-- Excerpt to read --

+ + + +

Giter VIP home page Giter VIP logo

asr-wer-bench's Introduction

asr-wer-bench

Setup

Essential OS Packages

Linux:

$ apt-get -y install tree build-essential cmake sox libsox-dev \
    libfftw3-dev libatlas-base-dev liblzma-dev libbz2-dev libzstd-dev \
    apt-utils gcc libpq-dev libopenblas-dev \
    libsndfile1 libsndfile-dev libsndfile1-dev libgflags-dev libgoogle-glog-dev

MacOS:

$ brew install cmake boost eigen

Download and install SCTK/sclite

Workbench uses sclite command from SCTK, the NIST Scoring Toolkit. Clone the source, and building using the instructions given in GitGub repo.

Check that sclite is in your path:

$ which sclite

ASR WER Bench

Clone repo:

$ git clone https://github.com/SlangLabs/asr-wer-bench.git

$ cd asr-wer-bench
$ export ASR_WER_BENCH_DIR=`pwd`
$ echo $ASR_WER_BENCH_DIR

Python 3.6.5 or above is required. Set Python virtual environment:

$ python3 -m venv ./.venv
$ source ./.venv/bin/activate

# For CPU machine
$ pip install -r requirements.txt

# For GPU machine
$ pip install -r requirements-gpu.txt

Audio test data:

$ ls -l $ASR_WER_BENCH_DIR/data/en-US/audio

Build KenLM Language Model

Popular Language Model.

+ + + +

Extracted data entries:
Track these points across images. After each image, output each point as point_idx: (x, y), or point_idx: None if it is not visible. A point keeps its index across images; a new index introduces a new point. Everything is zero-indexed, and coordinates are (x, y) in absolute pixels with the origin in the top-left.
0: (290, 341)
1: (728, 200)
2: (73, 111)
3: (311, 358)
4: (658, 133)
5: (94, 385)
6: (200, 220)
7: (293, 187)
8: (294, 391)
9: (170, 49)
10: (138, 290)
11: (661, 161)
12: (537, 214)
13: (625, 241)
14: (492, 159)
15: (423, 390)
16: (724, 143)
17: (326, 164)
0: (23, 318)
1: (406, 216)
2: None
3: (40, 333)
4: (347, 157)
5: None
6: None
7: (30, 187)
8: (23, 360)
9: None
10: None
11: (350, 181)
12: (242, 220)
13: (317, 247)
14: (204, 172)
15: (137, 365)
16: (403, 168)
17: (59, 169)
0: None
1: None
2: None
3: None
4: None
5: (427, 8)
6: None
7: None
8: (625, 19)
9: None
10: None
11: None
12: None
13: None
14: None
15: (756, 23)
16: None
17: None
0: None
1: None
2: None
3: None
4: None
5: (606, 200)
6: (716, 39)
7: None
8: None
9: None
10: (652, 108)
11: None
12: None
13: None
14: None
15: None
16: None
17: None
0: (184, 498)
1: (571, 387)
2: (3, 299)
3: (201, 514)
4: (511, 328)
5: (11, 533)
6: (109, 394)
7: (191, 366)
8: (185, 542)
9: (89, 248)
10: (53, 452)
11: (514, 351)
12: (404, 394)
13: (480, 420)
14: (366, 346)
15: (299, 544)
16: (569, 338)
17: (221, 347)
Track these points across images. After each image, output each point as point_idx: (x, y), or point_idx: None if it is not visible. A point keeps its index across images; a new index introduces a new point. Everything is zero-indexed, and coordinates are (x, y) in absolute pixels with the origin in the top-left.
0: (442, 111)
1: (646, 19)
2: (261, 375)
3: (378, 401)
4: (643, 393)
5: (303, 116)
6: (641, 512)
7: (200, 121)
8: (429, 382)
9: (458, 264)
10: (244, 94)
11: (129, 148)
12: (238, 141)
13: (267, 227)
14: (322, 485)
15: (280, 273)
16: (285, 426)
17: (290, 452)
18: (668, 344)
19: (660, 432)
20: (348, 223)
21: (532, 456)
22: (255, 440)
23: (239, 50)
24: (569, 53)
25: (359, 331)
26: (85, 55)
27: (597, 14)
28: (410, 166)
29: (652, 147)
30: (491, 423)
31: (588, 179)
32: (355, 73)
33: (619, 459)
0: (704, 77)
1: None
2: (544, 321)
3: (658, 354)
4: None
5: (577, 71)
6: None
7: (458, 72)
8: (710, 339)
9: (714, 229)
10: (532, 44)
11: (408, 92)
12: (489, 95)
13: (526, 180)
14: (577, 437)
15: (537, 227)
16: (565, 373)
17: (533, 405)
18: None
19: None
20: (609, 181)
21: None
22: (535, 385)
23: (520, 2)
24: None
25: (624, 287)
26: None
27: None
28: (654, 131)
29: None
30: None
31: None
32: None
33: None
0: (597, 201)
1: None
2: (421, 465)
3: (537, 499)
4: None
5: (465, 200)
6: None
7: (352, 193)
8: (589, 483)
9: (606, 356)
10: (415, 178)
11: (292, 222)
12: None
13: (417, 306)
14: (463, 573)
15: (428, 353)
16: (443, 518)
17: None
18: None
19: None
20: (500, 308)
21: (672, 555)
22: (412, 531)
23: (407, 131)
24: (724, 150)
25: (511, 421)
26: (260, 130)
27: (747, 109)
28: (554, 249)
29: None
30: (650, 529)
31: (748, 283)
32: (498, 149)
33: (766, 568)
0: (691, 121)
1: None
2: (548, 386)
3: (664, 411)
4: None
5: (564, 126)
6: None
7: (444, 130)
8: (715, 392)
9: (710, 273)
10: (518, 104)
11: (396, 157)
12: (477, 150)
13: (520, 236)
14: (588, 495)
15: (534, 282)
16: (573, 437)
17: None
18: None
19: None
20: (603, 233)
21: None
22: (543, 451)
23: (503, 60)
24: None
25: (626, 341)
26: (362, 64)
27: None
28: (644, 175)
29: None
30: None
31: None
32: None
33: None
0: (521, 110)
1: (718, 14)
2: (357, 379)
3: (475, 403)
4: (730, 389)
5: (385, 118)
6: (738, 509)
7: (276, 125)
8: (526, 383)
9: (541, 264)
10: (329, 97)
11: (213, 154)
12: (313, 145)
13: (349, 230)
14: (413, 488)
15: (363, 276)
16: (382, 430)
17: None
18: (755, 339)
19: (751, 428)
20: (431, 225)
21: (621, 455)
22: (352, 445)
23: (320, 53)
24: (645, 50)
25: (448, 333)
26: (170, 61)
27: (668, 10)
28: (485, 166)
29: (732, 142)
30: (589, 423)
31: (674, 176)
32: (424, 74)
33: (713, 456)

+ + + +

-- Exercise tasks --
**A)** Print the passage of the asr-wer-bench setup page starting at "Download and install" and ending at "in GitGub repo.".
**B)** Please summarize the asr-wer-bench setup page in two sentences.
**C)** Go on writing the asr-wer-bench setup page from the point where it stops.

-- Task responses --
**A)**
Download and install SCTK/sclite

Workbench uses sclite command from SCTK, the NIST Scoring Toolkit. Clone the source, and building using the instructions given in GitGub repo.

**B)** The asr-wer-bench setup page lists the OS packages to install on Linux and MacOS and says the workbench uses the sclite command from SCTK, the NIST Scoring Toolkit, which must be built and available in the path. It then shows how to clone the repo, set ASR_WER_BENCH_DIR, create a Python virtual environment with Python 3.6.5 or above, install the CPU or GPU requirements, and list the audio test data.

**C)**
NOT NEEDED in current setup for DeepSpeech and wav2letter.

Build kenlm package from GitHub source:

$ git clone https://github.com/kpu/kenlm.git
$ cd kenlm
$ export KENLM_ROOT_DIR=`pwd`
$ echo $KENLM_ROOT_DIR

$ mkdir -p build
$ cd build
$ cmake .. -DCMAKE_BUILD_TYPE=Release -DCMAKE_POSITION_INDEPENDENT_CODE=ON
$ make -j 4

$ cd ..

Build KenLM model:

$ mkdir -p $ASR_WER_BENCH_DIR/models/kenlm/en-US/
$ cd $ASR_WER_BENCH_DIR/models/kenlm/en-US/

$ curl -LO http://www.openslr.org/resources/11/4-gram.arpa.gz
$ gunzip 4-gram.arpa.gz

$ $KENLM_ROOT_DIR/build/bin/build_binary trie 4-gram.arpa 4-gram.bin

Audio Test Data

Audio files for testing are expected to be in a single directory. Each test sample is in a pair of files:

  • audio file: <filename>.wav
  • transcript: <filename>.txt

A sample set is provided in ./data/en-US/audio/ directory.


Test Data Preparation

Currently, there are limitations on the length of the audio and transcription clips.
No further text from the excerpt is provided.